Yes — but the gap is modest. Green mortgage rates tend to be marginally better than standard equivalents, not dramatically so. In a market where the base rate and swap rates are doing most of the heavy lifting on pricing, the green premium is a sweetener rather than a game-changer.

That said, the benefit compounds. If you’re buying a new-build flat in Manchester with an EPC A rating, you might access a lower rate and receive cashback and face lower energy bills. Taken together, the financial case for buying energy-efficient property becomes genuinely meaningful.

What If Your Home Has a Low EPC Rating?

Most UK housing stock is old. The majority of properties in England and Wales sit at EPC D or below, which means millions of homeowners don’t qualify for the best green deals as things stand.

Here’s where green improvement mortgages come in. Some lenders will offer:

  1. A standard mortgage now
  2. A rate reduction or cashback once you’ve improved the property’s EPC rating within a set period (usually 12–24 months)

This gives you an incentive to retrofit — add insulation, upgrade your boiler, install double glazing — and then benefit from the lower rate once you can evidence the improved EPC.

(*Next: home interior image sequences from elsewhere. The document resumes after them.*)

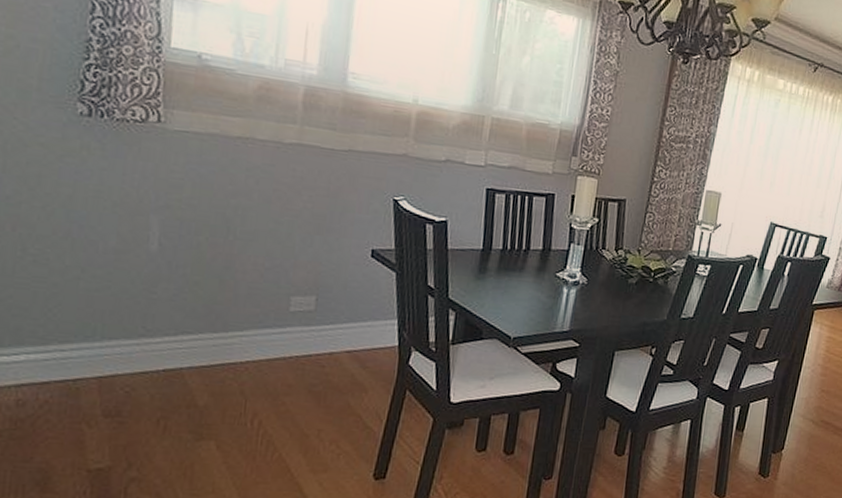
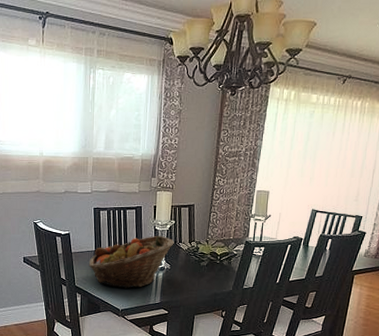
fruit basket: none [472,236,596,308] -> present [89,235,175,289]

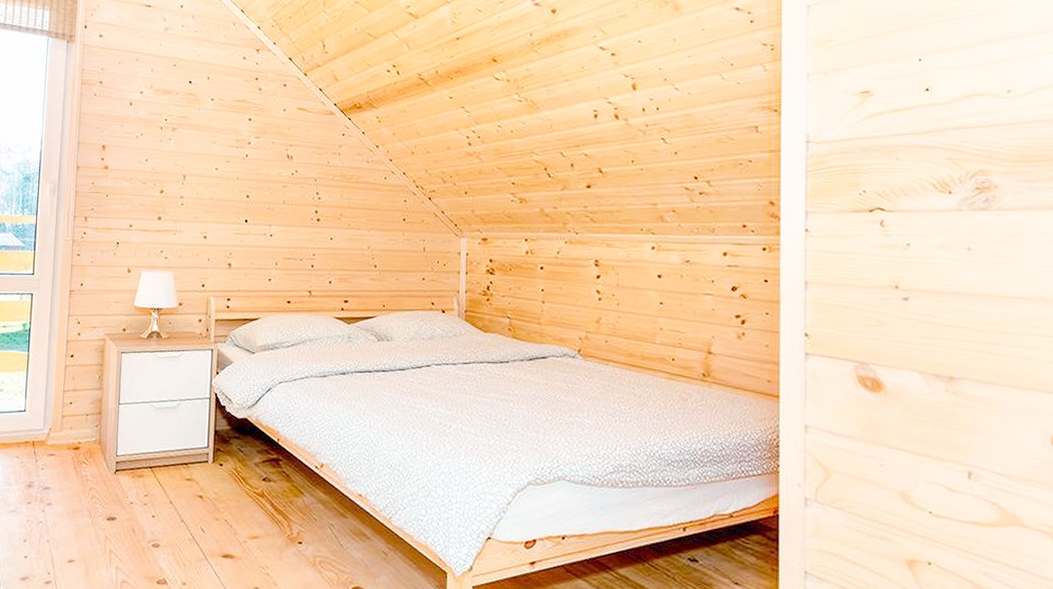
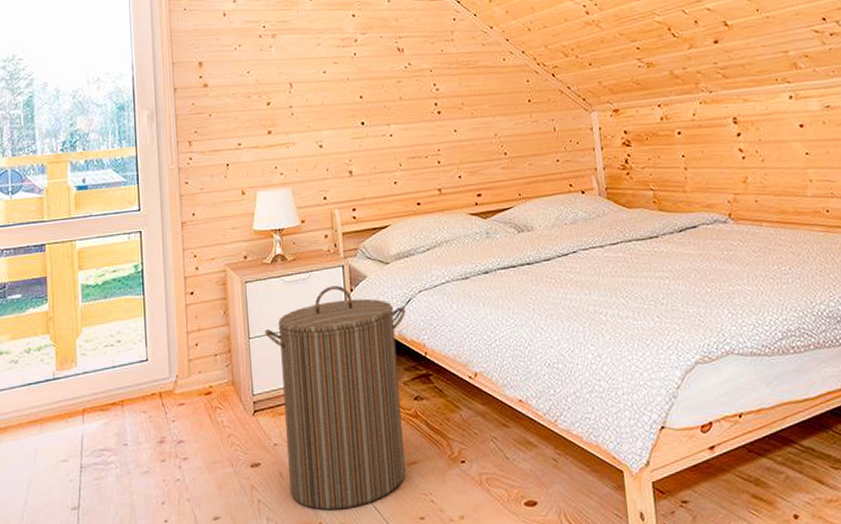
laundry hamper: none [134,366,264,570] -> present [265,285,406,511]

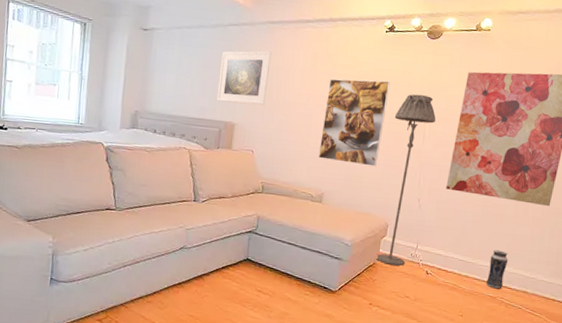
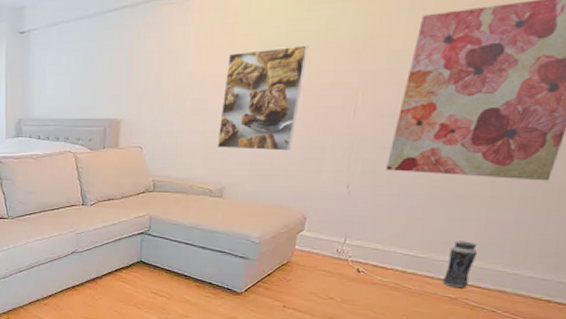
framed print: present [216,51,272,105] -> none [99,33,158,98]
floor lamp: present [374,94,436,266] -> none [288,56,373,264]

Important: Getting a new EPC costs around £60–£120 and requires an accredited assessor. Make sure your improvements are completed and assessed before the lender’s deadline.

The EPC Landscape Is Changing

The UK government has been tightening EPC requirements for years. Landlords letting properties in England are already facing stricter rules, and there are ongoing proposals to require homes to reach a minimum EPC C rating before sale or remortgage — though the exact timeline remains subject to political and legislative change as of early 2026.

What this means for buyers and owners:

  • EPC ratings are becoming more financially significant, not less
  • A low EPC could eventually affect your ability to sell or remortgage at all
  • Energy-efficient homes may command a growing price premium over time

Even if you’re not chasing a green mortgage right now, understanding your home’s EPC rating is increasingly important basic financial housekeeping.

Pros and Cons of Green Mortgages

Pros: - Lower interest rates (even if modest) on qualifying properties - Potential cashback on completion - Access to preferential rates for energy improvement borrowing - Lower household energy bills compound the savings further

Cons: - Rate discounts are relatively small compared to the impact of base rate movements - Most UK homes don’t qualify without retrofit work - EPC assessments can be inconsistent — two assessors don’t always agree - Green products may not always be the cheapest deal available, even for eligible properties

Always compare the overall cost of a green mortgage against the best non-green alternatives before committing.

Practical Steps to Take Now

  1. Check your EPC rating — search the government’s EPC register at gov.uk/find-energy-certificate (it’s free)
  2. Find out what improvements would push you to EPC B or C — the EPC report itself includes recommendations
  3. Get quotes for retrofit work and check whether schemes like the Great British Insulation Scheme or local council grants can reduce your costs
  4. Speak to a whole-of-market mortgage broker who can assess whether a green product makes financial sense for your specific situation
  5. Compare total cost, not just headline rate — factor in any product fees, cashback, and the length of the fixed term

The green mortgage market is still maturing. The savings available today may grow as lenders compete harder for energy-efficient property owners — and as regulatory pressure pushes more of the housing stock to improve its ratings. Getting ahead of that curve now is rarely a bad move.


This article is for informational purposes only and does not constitute regulated financial advice. Always consult an FCA-authorised mortgage adviser before making any borrowing decisions.